The Basque Country of Spain’s northeast may mostly be known now for its wines and its idyllic city of Bilbao. However, its history stands at the forefront of questions about European nation-statehood, western Europe’s more-recent-than-people-act history of homegrown terrorism, and of cultural and linguistic autonomy. The Basque people speak a language isolate that’s not even remotely related to Spanish and predates the Spanish ancestors’ arrival in the peninsula. Somehow, they remained genetically isolated from the rest of western Europe—despite how messy and dynamic the region’s history has been. This understandably bred a deep, millennia-long cultural insular nature among the Basque people. They were slow to adopt Christianity, and the region has been equally slow to accept Spanish rule. Basque people were historically incredibly good whalers and sailors, an industry that helped prop them up as a reasonably successful home-ruled nation until a series of military struggles in a nationalizing western Europe leading to the Basques losing their sovereign charters in the 1870s.
A cool glow-in-the-dark whale mural in Baiona.
Spanish rule did not exactly prove good for Basque culture, especially under the fascist Franco. The Basque Country had devolved into a complicated, bloody front in the Spanish Civil War immortalized through Picasso’s opus “Guernica,” and the violence lingered in the minds of many Basque people’s historical memory, fomenting deeper sentiments of separatism. Under Franco’s regime, giving babies Basque names was forbidden and public use was strictly discouraged. A narrative formed that Franco was out to wholly stamp out Basque culture, though some argue that his repression was not more particularly brutal than in the rest of Spain. Either way, Basque youth became attracted to both violent means of resistance and more artistic routes. The violent path was the ETA, essentially the Basque IRA who only recently dissolved in 2018 (though they peaked in activity during the mid-1970s) and who injured and killed hundreds of military & governmental targets as well as civilians in a bid to force the Spanish from the region.

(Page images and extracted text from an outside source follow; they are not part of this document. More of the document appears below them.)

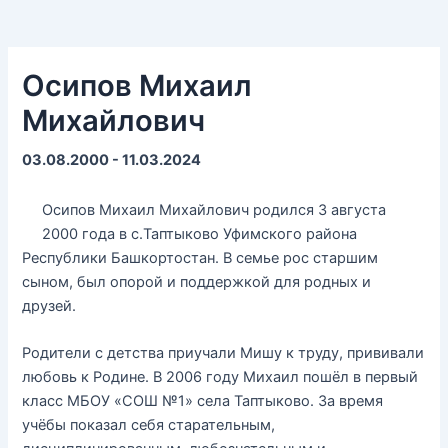
Осипов Михаил
Михайлович
03.08.2000 - 11.03.2024
Осипов Михаил Михайлович родился 3 августа
2000 года в с.Таптыково Уфимского района
Республики Башкортостан. В семье рос старшим
сыном, был опорой и поддержкой для родных и
друзей.
Родители с детства приучали Мишу к труду, прививали
любовь к Родине. В 2006 году Михаил пошёл в первый
класс МБОУ «СОШ №1» села Таптыково. За время
учёбы показал себя старательным,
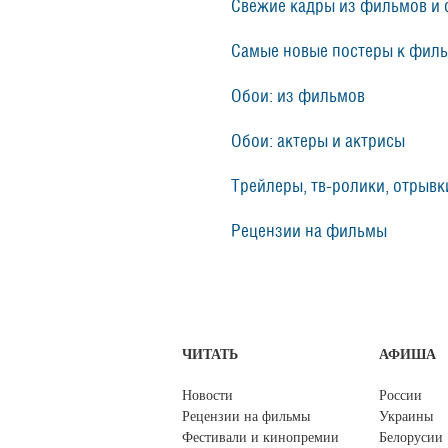
Свежие кадры из фильмов и 
Самые новые постеры к фил
Обои: из фильмов
Обои: актеры и актрисы
Трейлеры, тв-ролики, отрывки
Рецензии на фильмы
ЧИТАТЬ
АФИША
Новости
России
Рецензии на фильмы
Украины
Фестивали и кинопремии
Белорусии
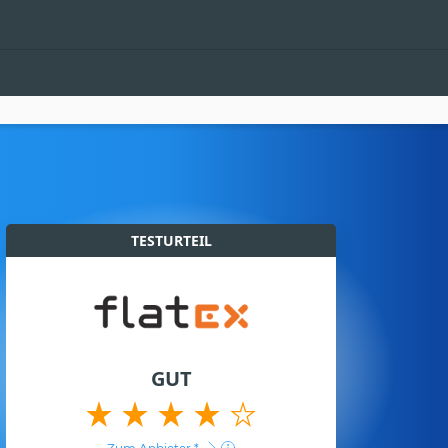
TESTURTEIL
GUT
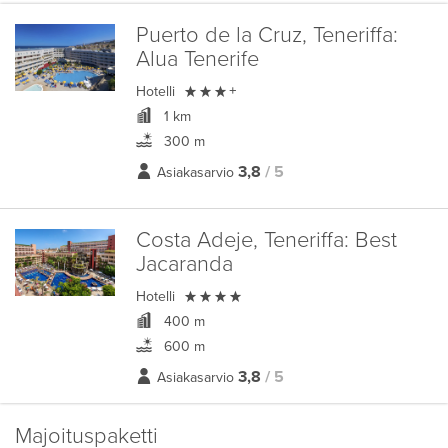
Puerto de la Cruz, Teneriffa:
Alua Tenerife

Hotelli
+
1 km
300 m
3,8
/ 5
Asiakasarvio
Costa Adeje, Teneriffa:
Best
Jacaranda

Hotelli
400 m
600 m
3,8
/ 5
Asiakasarvio
Majoituspaketti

Other frustrated Basque activists decided to take it to the booth and the streets. Inspired by the folk genres springing up all across Europe and the US like Catalonia’s Nova Canço, French chanson, and impassioned Americans like Bob Dylan and Joan Baez, Basque musicians began to develop euskal kantagintza berria. They sought to promote Basque culture and traditional songs reappropriated for the folksy wave, and most importantly, sing only in Basque to reunite the Basque population as the youth’s focus began shifting away from Basque culture.
If it’s any indication of the movement’s importance in Basque culture, today’s 1974 album has been called the best in Basque history so you’re really getting the cream of the crop, not just according to RYM users (not always a reliable source) but the opinions of Basque people. Mikel Laboa was something of a revolutionary: he developed a style called lekeitio that made use of onomatopoeias, repetition, and strange sounds, bringing new energy to traditional Basque poems, songs, and children’s tunes.

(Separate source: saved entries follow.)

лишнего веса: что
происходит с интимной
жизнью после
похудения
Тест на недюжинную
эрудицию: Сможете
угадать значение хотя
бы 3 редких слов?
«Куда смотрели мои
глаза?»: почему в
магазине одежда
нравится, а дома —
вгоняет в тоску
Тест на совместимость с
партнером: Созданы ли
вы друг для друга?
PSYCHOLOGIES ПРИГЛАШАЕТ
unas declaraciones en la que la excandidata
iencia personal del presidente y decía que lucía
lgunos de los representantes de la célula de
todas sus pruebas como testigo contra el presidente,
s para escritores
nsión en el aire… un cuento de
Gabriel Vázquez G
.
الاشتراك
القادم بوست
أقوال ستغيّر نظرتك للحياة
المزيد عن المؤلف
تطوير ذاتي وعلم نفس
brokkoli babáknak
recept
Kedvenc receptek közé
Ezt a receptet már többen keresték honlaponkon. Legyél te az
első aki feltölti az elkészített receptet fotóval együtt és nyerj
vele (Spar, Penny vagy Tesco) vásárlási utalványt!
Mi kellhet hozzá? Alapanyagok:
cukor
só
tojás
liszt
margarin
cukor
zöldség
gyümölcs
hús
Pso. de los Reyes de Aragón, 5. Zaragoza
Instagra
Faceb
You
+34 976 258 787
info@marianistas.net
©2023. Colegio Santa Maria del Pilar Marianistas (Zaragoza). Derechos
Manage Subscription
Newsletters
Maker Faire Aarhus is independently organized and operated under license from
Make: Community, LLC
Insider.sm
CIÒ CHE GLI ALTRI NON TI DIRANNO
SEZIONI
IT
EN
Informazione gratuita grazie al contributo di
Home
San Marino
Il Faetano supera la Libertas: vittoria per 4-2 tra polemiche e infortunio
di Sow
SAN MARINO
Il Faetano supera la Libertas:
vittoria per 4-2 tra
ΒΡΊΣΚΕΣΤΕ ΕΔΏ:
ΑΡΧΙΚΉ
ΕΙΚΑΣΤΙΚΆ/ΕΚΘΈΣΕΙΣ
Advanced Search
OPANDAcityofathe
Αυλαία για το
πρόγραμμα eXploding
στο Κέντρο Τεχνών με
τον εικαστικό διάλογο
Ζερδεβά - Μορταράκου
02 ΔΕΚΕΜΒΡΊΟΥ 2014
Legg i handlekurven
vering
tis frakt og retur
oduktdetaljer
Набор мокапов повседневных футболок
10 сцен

Laboa’s light voice is beautiful, a perfect canvas to paint these lyrics and unconventional sounds for the Basque audience. The album’s constant emotional shifts reflects the tenuous situation of hope (the jaunty harmonica and scatting of “Pasaiako herritik”) and woes (the plaintive vocal of “Baztan”) the Basques faced. What connects the set is the deep reverence for his culture, and the human need to defend that which is precious through art from forces who seek to strip us of our memories and meaning. He draws many songs from bertsolaritza, the Basque tradition of improvisational songs, connecting himself to a long history of troubadours while extending his own vision with his skills such as taking the children’s rhyme “Baga biga higa” to rapturous heights of intense emotion over the course of eight minutes or in the disconcerting, fragmenting electric strings bookending “Haika mutil.” Basque culture is hard to penetrate, and this album is one of those where to appreciate it best, you’d probably have to be Basque—but nevertheless, it’s a testament to musician’s ability to be a prism for people’s passion and the endurance of ancient cultures against nationalist conformity.